“I don’t understand, though.” She frowned as she clasped her hands behind her back and leaned forward to watch him better. “Why don’t you just use the same protection ward you used in the village when you took me?”
“I can only have one of those cast at a time, and it requires the blood of a human to do it.”
A smirk cruelly pressed into her lips as it curled them.
“I give you my permission to take my blood and cast it here now.”
You forced me to come here, and I will gladly take away your protection. The village people could die for all she cared for how they had treated her over the years.
His head peeked at her over his shoulder, tilting it like he found what she said as odd, before shaking it. It made that subtle rattling sound that once creeped her out because it reminded her of the noise Demons made, but she was beginning to become accustomed to it from him.
“The bargain has been made. I can only cast it once every decade, which is why I only ever come for an offering then. I cannot do it again until the allotted time is over.”
Reia pursed her lips together. Well, that’s a pity.
It took him nearly an hour to move halfway around the house on his knees as she stood behind him to watch, but she lost her interest when something else stole her attention.
They eventually came close to the garden he’d been speaking of.
Oh wow! Surrounded by a small fence of wooden stakes and slotted in horizontal logs, was a long and wide garden of varying plants.
She didn’t know how to farm, since the village never allowed her to walk anywhere near their food as if she’d cast a disease over it, but she thought she may know what a handful of the plants were.
Cabbages, lettuce, tomatoes, and pumpkins were easy to tell since they grew above ground. She thought she saw the familiar stalks of radishes, onions, and carrots. The blueberries, raspberries, and strawberries were easy to pick out because of their colours within the bushes.

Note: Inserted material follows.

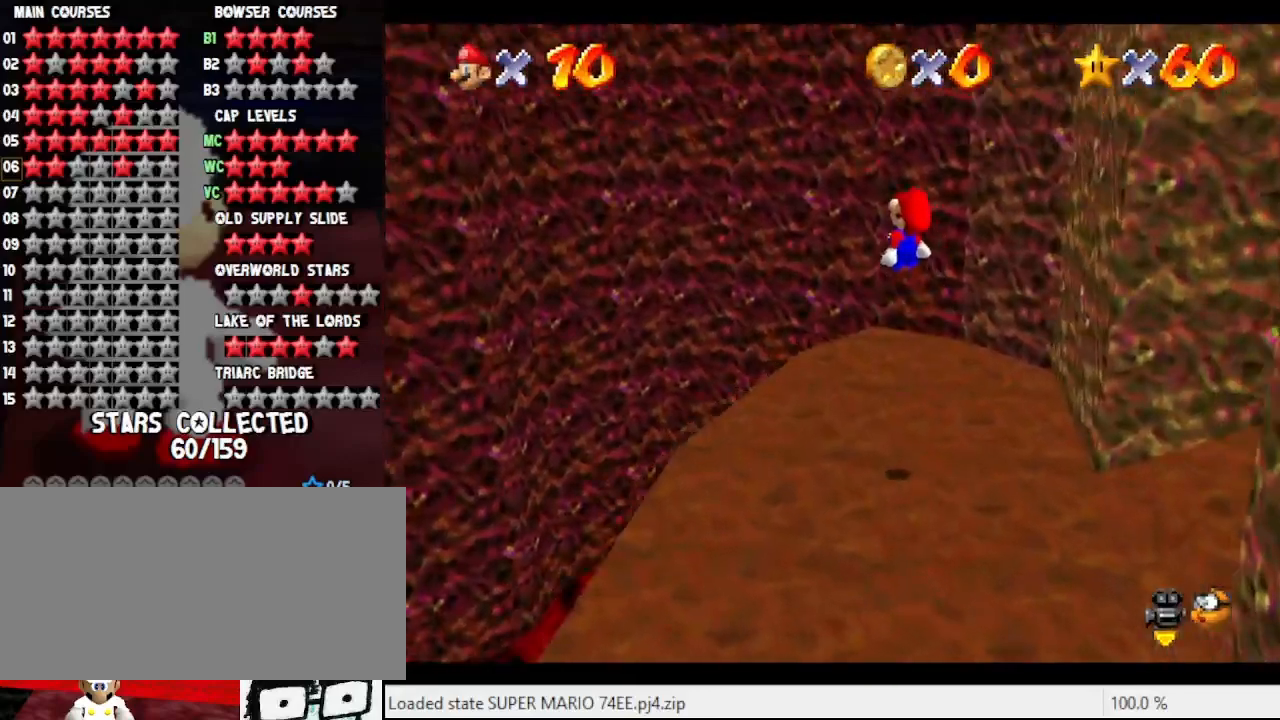
{"buttons": [], "left_stick": "up-left", "events": [[400, "left_stick", "up-left"]]}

There were no tree plants like apples or oranges, other than the hazelnut tree – which was relatively small.
There were also many more herb plants she couldn’t identify besides the dill and mint, and a handful of flower bushes that weren’t budding because it was still too close to winter, though it appeared they were trying.
He said the temperature in the Veil is well controlled. Warmer winters, cooler summers, which seemed like the perfect environment to grow plants. Especially since the sun was fading into the afternoon, but she could still see a sliver of its light haloing one last shrub over the tops of the forest trees.

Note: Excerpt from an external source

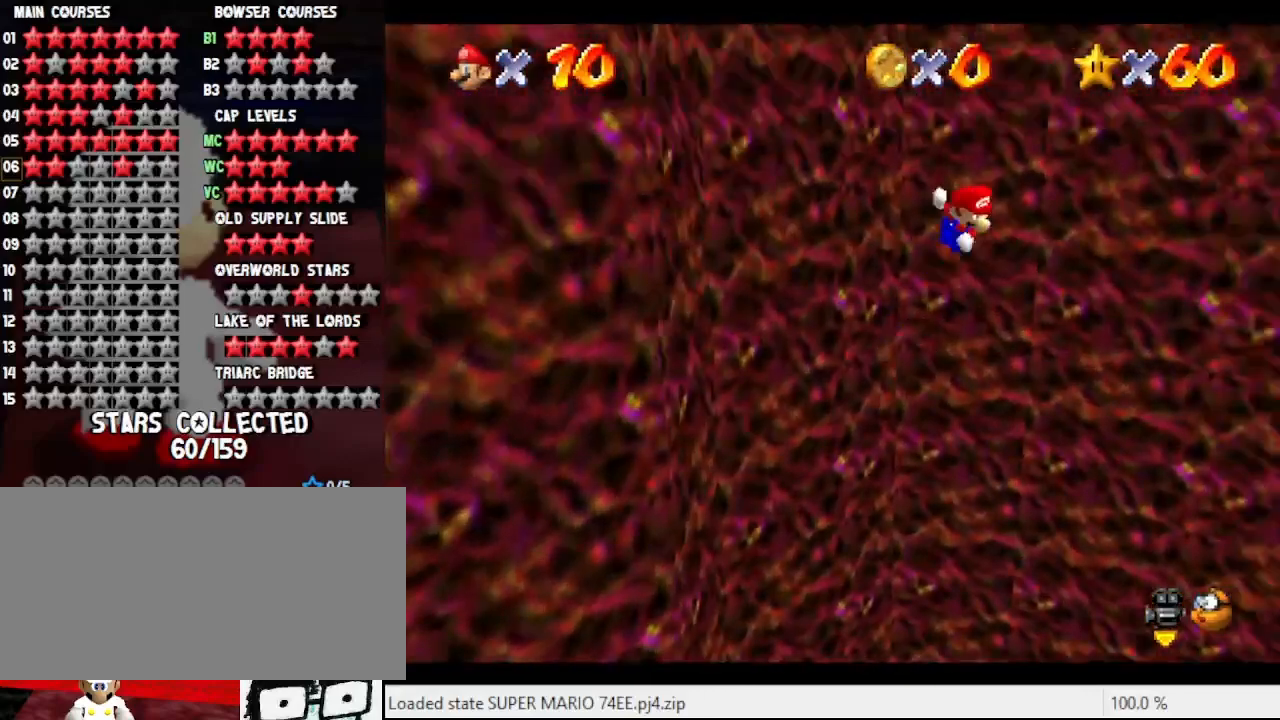
{"buttons": ["A"], "left_stick": "down-right", "events": [[267, "left_stick", "right"], [333, "left_stick", "down-right"]]}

I was right. I did see sunlight in the yard. She walked over to it so she could greet it, holding her hands out and wiggling her fingers as though it was tangible and she could touch it. She felt the warmth that cascaded over her hands before she turned her face up to it. I bet it showers this garden completely.
How… beautiful. There was a place of light in the Veil.
She could see that the clearing had been created by someone uprooting trees to make it bigger and that gap allowed enough sunlight to make its way through the forest and grey fog.
She smiled at her hands as she watched it glittering before the last spark of it disappeared when the sun dropped away over the trees. It was still early afternoon, so she imagined it was only able to reach here for a very few short hours.
Still, this was hope that his home wasn’t as dreary as she’d thought it’d be.
Quick huffing and snorting caught her attention as something thumped quickly across the ground. Her face shot to the side while she stood in the middle of the garden just as she saw a Demon running straight for her on all fours.
Oh shit! Reia backed away quickly from it and tripped over a plant in the garden, falling to her bottom with an oomphft.
It wrapped his black, claw-tipped hand around her ankle right before it screamed and released her. Then, there was a black shadow sprinting into her line of sight as Orpheus gripped it around the throat right after it let her go in pain.
“Mavka!” it yelled before it gave a choke when Orpheus must have squeezed harder.
His growl was deep and bestial as she watched him claw his way through its shoulder with his other hand.
“Do not touch!” he roared.
Not that it mattered when he ripped its head from its body a moment later as though he was simply popping the cork off a bottle.
Purple gooey blood splattered from its headless body before he tossed both to the side, out of the garden and into the clearing beside it.
He spun to her, his eyes a bright, glowing red with his fingers curled with tension, his sharp claws dripping with moisture.